According to Doctor Kumar’s team findings, childhood ADHD is particularly risky for girls. This population segment showed a higher predisposition to obesity than their male counterparts. The long-term research analyzed weight gain for both girls and boys who were diagnosed with ADHD.
However, childhood ADHD is severely understudied and misunderstood with girls. It is either misdiagnosed or, in most cases, not diagnosed.
The study conducted at the Mayo Clinic Children’s Research Center looked at weight gain in relation to childhood ADHD in a population sample of the same birth cohort. Childhood ADHD ups obesity risk particularly for girls.
The study included 336 boys and girls born between 1976 and 2010 and diagnosed with ADHD. The control group included 665 boys and girls who were not diagnosed with ADHD. They were matched by sex and age. Doctor Kumar stated:
“Females with ADHD are at risk of developing obesity during adulthood, and stimulant medications used to treat ADHD do not appear to alter that risk”.
The researchers accounted for the weight and height of the participants. In addition, data on stimulant treatment was retrieved from the medical records of the children. In order to determine the relation between childhood ADHD and weight gain or the increased obesity risk, the team used Cox models.

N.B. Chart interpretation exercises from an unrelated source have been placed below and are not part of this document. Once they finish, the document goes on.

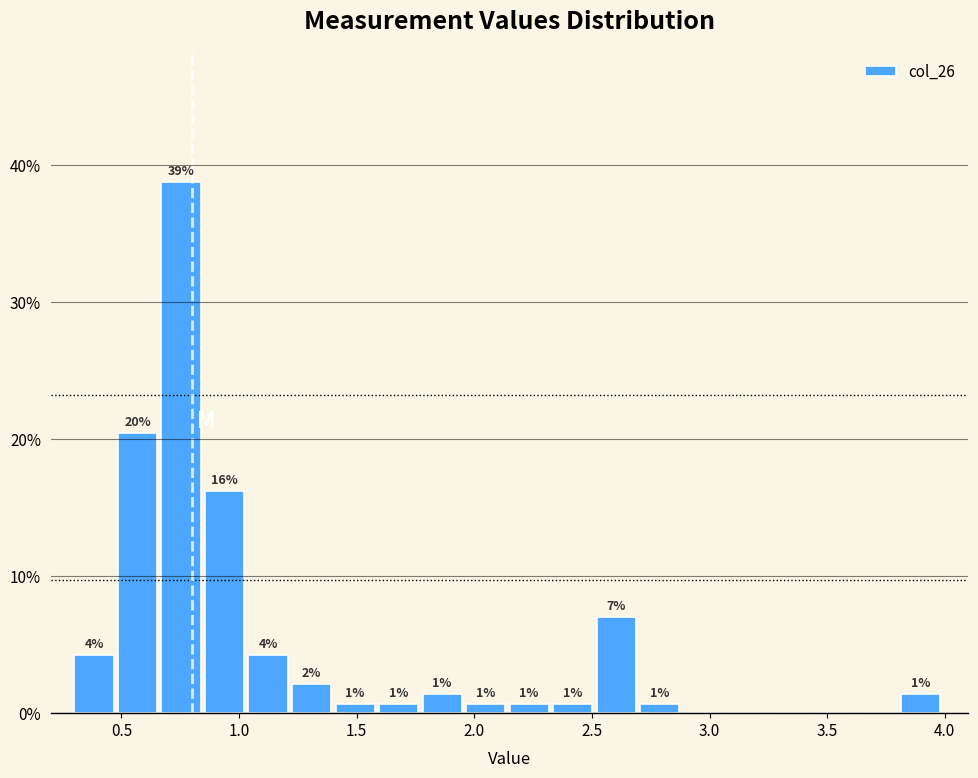

Read against the x-axis, roughly where is the centre of the tallest bar?

0.75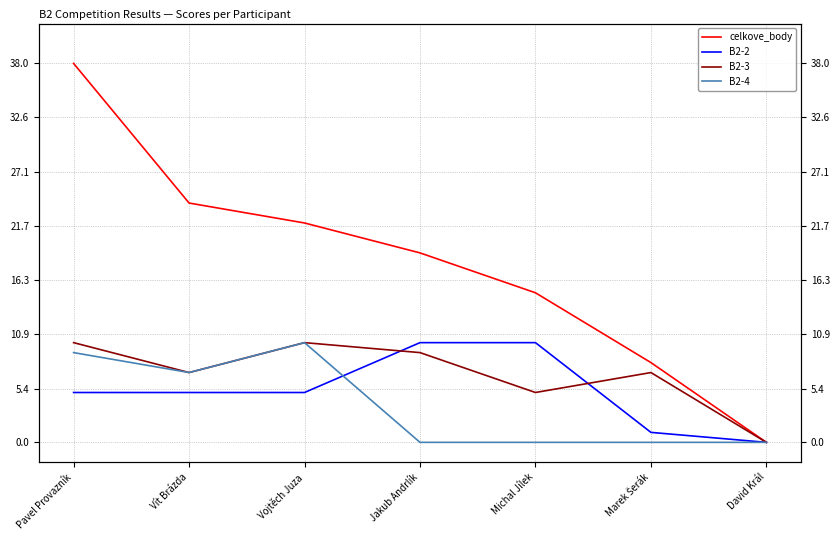

Which series has the widest spread of values?

celkove_body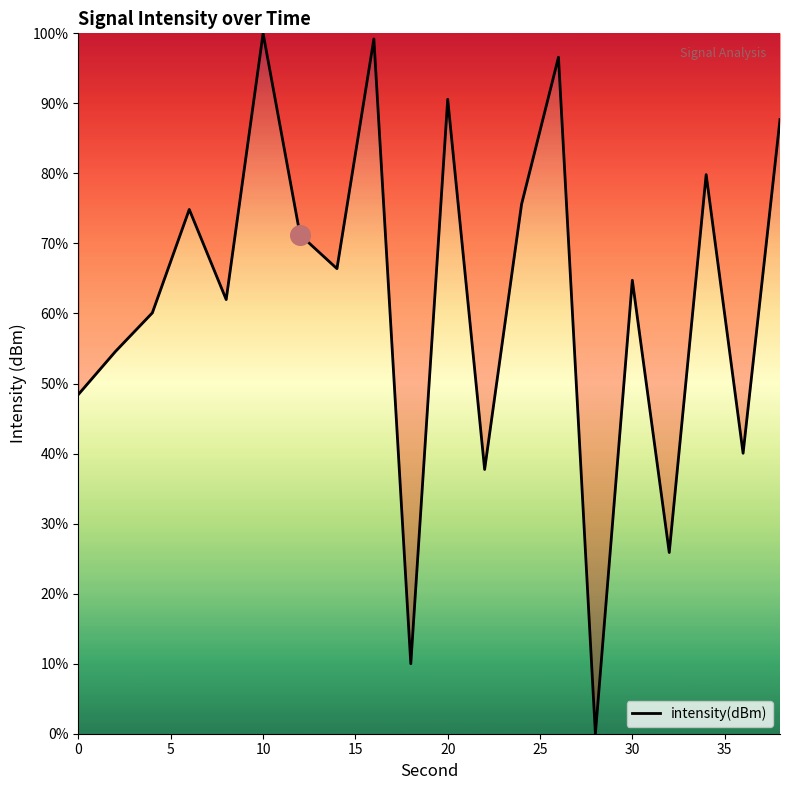

What is the maximum value shown in the chart?

100.0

Childhood ADHD ups obesity risk particularly for girls. Female participants who had been diagnosed with ADHD in childhood had twice the likelihood of becoming obese. The increased obesity risk held both throughout childhood and adulthood. Stimulant treatment did not play any role in increasing the obesity risk.
The same association was not found for boys diagnosed with ADHD. Doctor Kumar suggested that counseling programs could help girls with childhood ADHD minimize the risk of becoming obese. In addition, more attention should be paid to the slight differences between boys and girls diagnosed with ADHD.
While the global diagnose refers to common symptoms of ADHD, the disorders manifests largely different with boys and girls. This aspect should be taken into consideration provided efficient counseling programs are set in place.